5. Toast your way through South Africa’s vineyards
South Africa is famous for many things, but one of the country’s most famous exports to Europe, America and the world (besides its people) is fantastic wine. South African wine is drunk all over the world, and the Cape Vinelands surrounding Cape Town is where the magic happens.
If you drive from Cape Town to these vineyards, you’ll find rolling grape fields and historic estates as far as the eye can see. Stop off at practically any one of the dozens of farms to enjoy a free wine tasting and history lesson on some of the world’s most famous and popular beverages.
4. Be Bond, James Bond at the country’s best casino
Cape Town’s and in fact South Africa’s largest casino and entertainment venue is the Sun International Grandwest, the only casino in Cape Town and a source of 24/7 entertainment, fine dining and award-winning bars.
Even if you aren’t familiar with the many casino games on offer, including blackjack, roulette, slots and poker, there is always something to do at Grandwest.
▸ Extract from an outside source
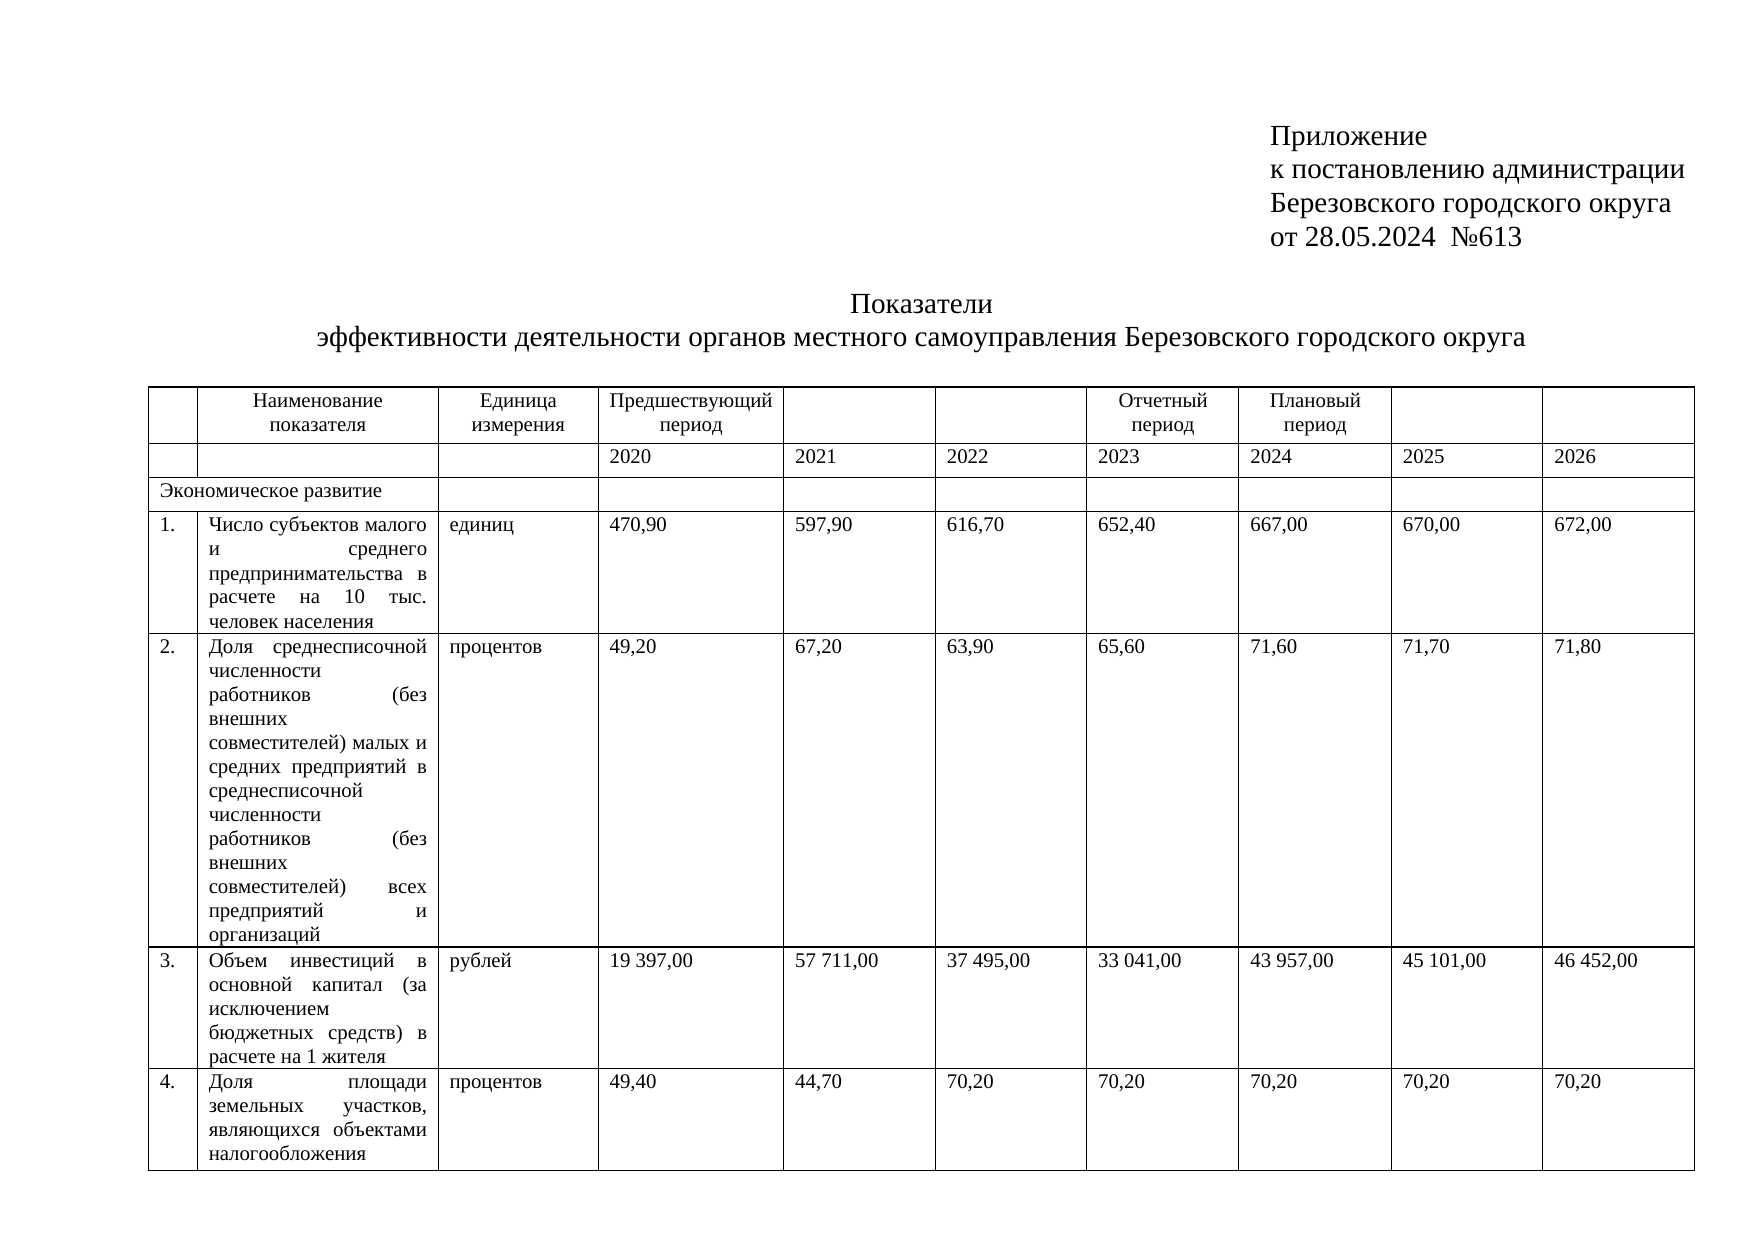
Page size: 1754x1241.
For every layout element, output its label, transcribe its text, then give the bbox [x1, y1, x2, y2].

Try out some of the fantastic cocktail bars or highly-rated restaurants, or even catch a live performance from some of the world’s most famous acts.
Of course, these days there’s no excuse not to hit the tables and try your luck at least a little. Don’t know the rules? Just log on to one of many online casinos and take a spin at some of the world’s most popular classic casino games like roulette or slots for free. By the time you hit Grandwest, you’ll be an expert.
3. Get up close and personal with nature’s most fearsome predator
There is simply no greater adrenaline rush than this ultimate animal sightseeing thrill. The ocean’s most fearsome, terrifying, magnificent and indeed misunderstood creature is without a doubt the mighty Great White Shark.
South Africa, with its warm waters and expansive coastline, is known as the Shark Capital of the World, with more than 400 species of shark – including the infamous Great White – swimming around the African coast.
If you’re an action junkie, nature lover or deep-sea aficionado then you absolutely have to take a shuttle service from Cape Town to nearby Gansbaai and cross this off your bucket list. You’ll be taking the plunge into shark-infested waters inside a cage to observe and interact with some of the world’s most formidable apex predators.
2. Eat the world’s best barbecue food – South African Braai
If there are any Americans reading this, particularly from Texas, Louisiana, Georgia or any of the other southern states whose pride and joy is their (admittedly delicious) barbecue food, they’re probably apoplectic with rage at the title of this entry. Sorry, ya’ll – South African Braai is the indisputable king of grilling dead animal flesh.
The word braai comes from the Afrikaans for barbecue or grill, brraivleis. Traditionally made with wood, the word braai refers generally to a casual gathering of people for grilled meat, just like an American or European barbecue. They are similar to potluck parties, with everyone encouraged to bring their own, often marinated, cuts.
There is quite simply no barbecue like South African barbecue, which fuels several of Cape Town’s best restaurants. We can’t possibly list them all here, but there are many spots in Cape Town featuring fantastic music, meat and mood that you won’t want to miss.
1. Climb Table Mountain and then jump off (seriously)
Just outside Cape Town is one of South Africa, and indeed the world’s, most iconic landmarks. The flat-topped Table Mountain overlooks Cape Town and anyone visiting South Africa will be missing out if they don’t take the opportunity to gaze from the plateau over the city and lands some 1,055 metres (3,461 feet) beneath them.
The mountain can be climbed on foot with no equipment, though the way up (despite being beautifully and breathtakingly scenic) is not for the unfit. Fortunately for those of us who ate a little too much braai, the Table Mountain Aerial Cableway can take you up the mountain.
Of course, if you want a faster way down, you can simply jump off. No, we’re not kidding; a quintessential part of the Table Mountain experience is the 112-metre (367 feet) abseil down one of the mountain’s many sheer cliff faces.